O zaman okula uyum haftası yok tabi. Ablalar, abiler, miniler hep aynı gün okulda. ( Rıvayet yine geldin aklıma. " Ögratmanım Tugrul beni dögdi " diye ağlayan sesin kulağımda. )  Sınıfa girdik. Sessiz, meraklı, çokça ağlamaklı oturduk sıralara. Uzun boylu, gözlüklerinin altında yüreğiyle bakan bir adamla tanıştık. Ahmet Beşir Ertan dedi ben. Şimdi sizleri tanıyacağız sırayla. Anneler de otursun yanlarınıza. İsmini söylediğim kaldırsın parmağını tanışsın arkadaşlarıyla.
Annem dürtene kadar normaldi her şey. Yol boyu bana tembih ederken kendi aklı nerelere uçmuştu acaba?
" Dilek sana diyor öğretmenin kalksana. Burda burda Dilek burda. " diğer Dilek burdayım dese de duyulmamıştı heralde annemin beni dürtmesinden heyecanla. Annem benim. Yüzünü görmeliydiniz dönüp sorarken ben;
Anne, hani ben Asumandım!

Yıllar sonra anama benzedim bir gün. "Anne iyi misin sen, kendime nasıl selam söyleyeyim? "

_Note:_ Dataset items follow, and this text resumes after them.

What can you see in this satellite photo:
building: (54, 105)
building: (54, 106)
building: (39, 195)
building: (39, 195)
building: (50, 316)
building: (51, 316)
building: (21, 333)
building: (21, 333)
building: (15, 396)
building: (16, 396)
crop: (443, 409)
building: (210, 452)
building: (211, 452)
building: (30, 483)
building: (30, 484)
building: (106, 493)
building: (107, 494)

Yaş olmuş otuz küsür. Çok geçmiş vallahi hiç geçmemiş gibi görünen o yılların üstünden. Büyümüşüm. E dünya da ne tek Asumandım ne Dilek. Çok sevdim bir Dileği daha gönülden. Gitmişim Dileğe, konuşmuşuz oradan buradan. Annemin arayası tutmuş bir zaman.
-Nasılsın yavrum, iyi misin?
İyiyim anne, ya sen?
-İyi işte ne olsun. İş güç. Patates çıkardım, gel yiyelim.
Ah anne keşke yakın olsa da koşsam.
-Eee başka ne var ne yok, nerdesin?
Dileklerdeyim anne oturuyoruz.
   Daha uzadı,uzadı sohbet. Konuştuk durduk kışladan, konudan komşudan, eşten dosttan. Annem kapatacak telefonu da Dileğe selam söyle dedi kapatmadan.
Dedim anne iyimisin sen. Kimle konuşuyorsun sandın ki zaten.
 Dedi annem Dileklerdeyim demedin mi sen Asuman!
 Ha dedim o Dilek. Ya anne yaşlandık mı ki hiç anlamadan.

O zaman hak verdim yıllarca Dilek deyip Asuman'ı, Asuman deyip Dilek'i soranlara.

Gelen telefonları " Burda öyle biri yok" deyip kapatan eşi, dostu, akrabayı. Ve hatta babamın okul arkadaşlarım aradığında yabancı birine sesleniyormuş gibi Asumannnn diye zorlana zorlana çağırışını.
Yıllar sonra biri Dilek diye de sevdi ya! Gam yemez Asuman daha. Hoşgeldin, geç gelsende ömrümün dileyen anlamına. Dileğim dedikçe sen gökyüzü oluyorum ben; susuyor Asuman, gök, sema!

Hala Dilek kim diye soranlara... Dilek de ben Asuman da. :) Sadece farkına varamıyorum arada biri kızmazsa.

Asuman Dilek... Namı diğer "Kungfu" , " Kıtmır" , "Değerli " ( laf aramızda hala değerli gibi gülerim. :) ) Otuzaltı yıl sonra bir gece vakti beni minicik aklı iki ismin ortasında karışmış bir kızla bırakıp yattın Seyhan abla. Bu yazının sorumlusu sensin valla!